As of early June, over a quarter of American adults (63 million people) reported some difficulty keeping up with expenses in the prior week.
A survey from the Federal Reserve Bank of New York determined that over 58 percent of those receiving a third stimulus check have or will use the money on consumption or paying down debt. That includes debt incurred during the pandemic.
A Bloomberg/Morning Consult poll from last February listed food and housing costs as the second and third most popular uses of the then-upcoming stimulus.
Employment Remains A Problem
Employment also remains well below pre-pandemic levels.
The unemployment rate fell to 5.8 percent in May, but about 7.6 million fewer people are employed today as compared to early 2020.
Most of them were in low-wage jobs lost during the pandemic that have not returned.
Approximately 411,000 people initially applied for unemployment insurance last week. (A typical pre-pandemic week saw about 250,000 new unemployment applications.)
Another 105,000 people sought Pandemic Unemployment Assistance (PUA), which supports freelance and self-employed workers. As of the week ending June 5, almost 15 million workers were receiving some form of unemployment aid.
Many jobless Americans have not received unemployment insurance and other government benefits, because of long waits, perceived ineligibility and other issues.
What Program Means The Most To You?
The American Rescue Plan makes health insurance more affordable for millions of Americans.

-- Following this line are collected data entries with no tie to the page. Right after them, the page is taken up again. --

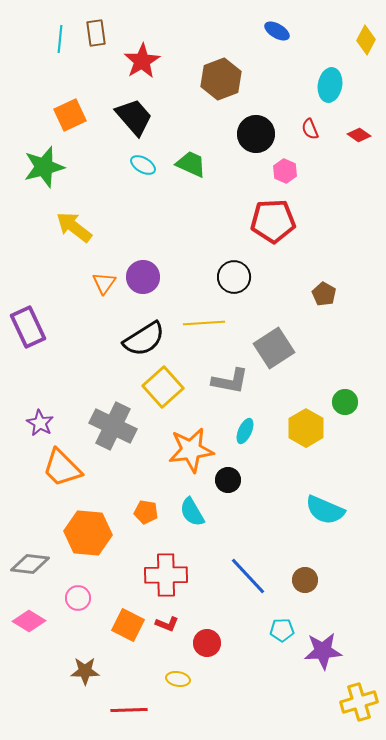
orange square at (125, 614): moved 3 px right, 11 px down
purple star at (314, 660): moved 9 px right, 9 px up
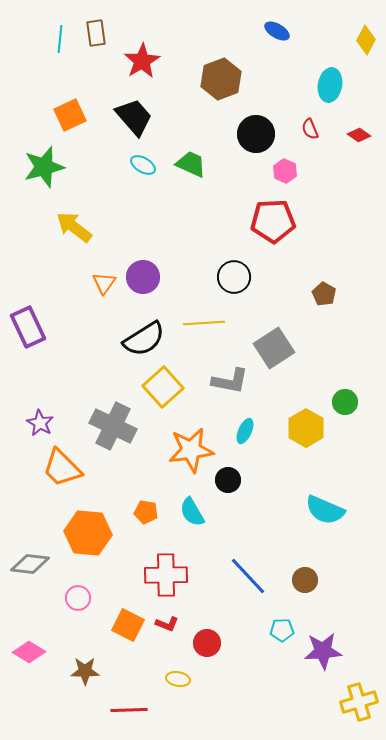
pink diamond at (29, 621): moved 31 px down
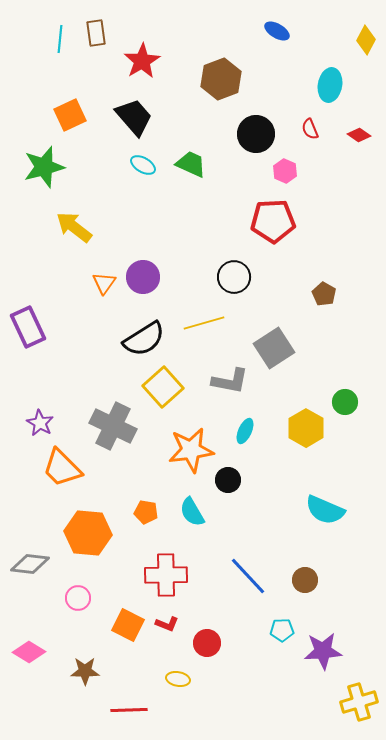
yellow line at (204, 323): rotated 12 degrees counterclockwise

A Kaiser Family Foundation analysis estimates that 92% of people who buy their own health insurance will qualify for a subsidy. Its findings also indicate that 1.4 million uninsured people are now newly eligible for the subsidized marketplace coverage.

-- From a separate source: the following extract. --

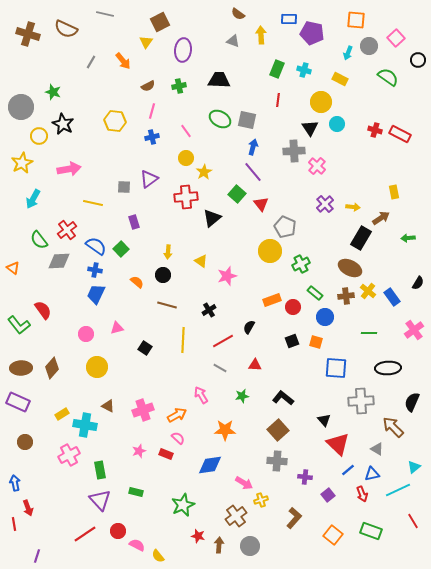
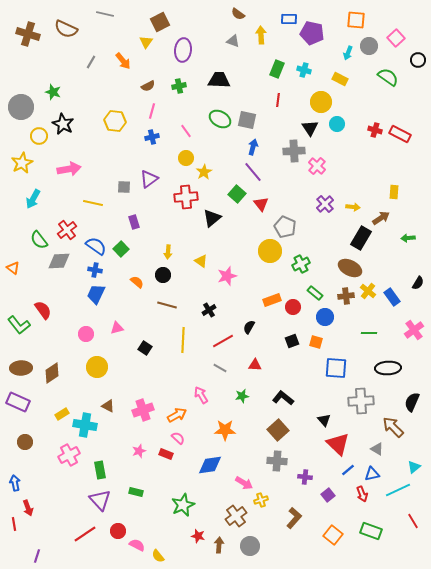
yellow rectangle at (394, 192): rotated 16 degrees clockwise
brown diamond at (52, 368): moved 5 px down; rotated 15 degrees clockwise
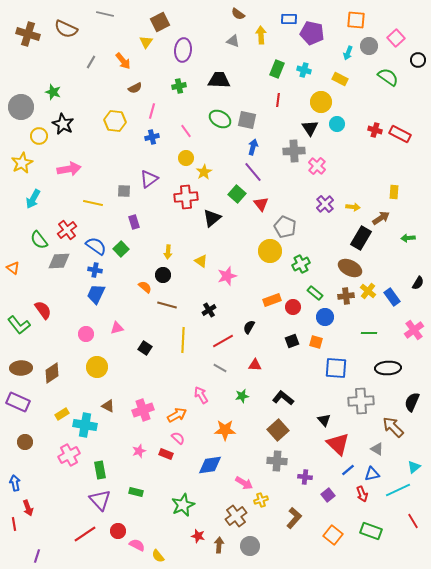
brown semicircle at (148, 86): moved 13 px left, 2 px down
gray square at (124, 187): moved 4 px down
orange semicircle at (137, 282): moved 8 px right, 5 px down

Kaiser pegs the average savings as ranging from $33 a month for those with incomes under 150% of the poverty level to $213 a month for those with incomes between 400% and 600% of the federal poverty level.
Estimates by the Centers for Medicare & Medicaid Services (CMS) say premiums after the new savings will decrease, on average, by $50 per person per month, or $85 per policy per month. Four out of five enrollees should be able find a plan for $10 or less a month after premium tax credits, CMS says, and more than 50% will be able to find a “Silver” (or mid-level) plan for $10 or less.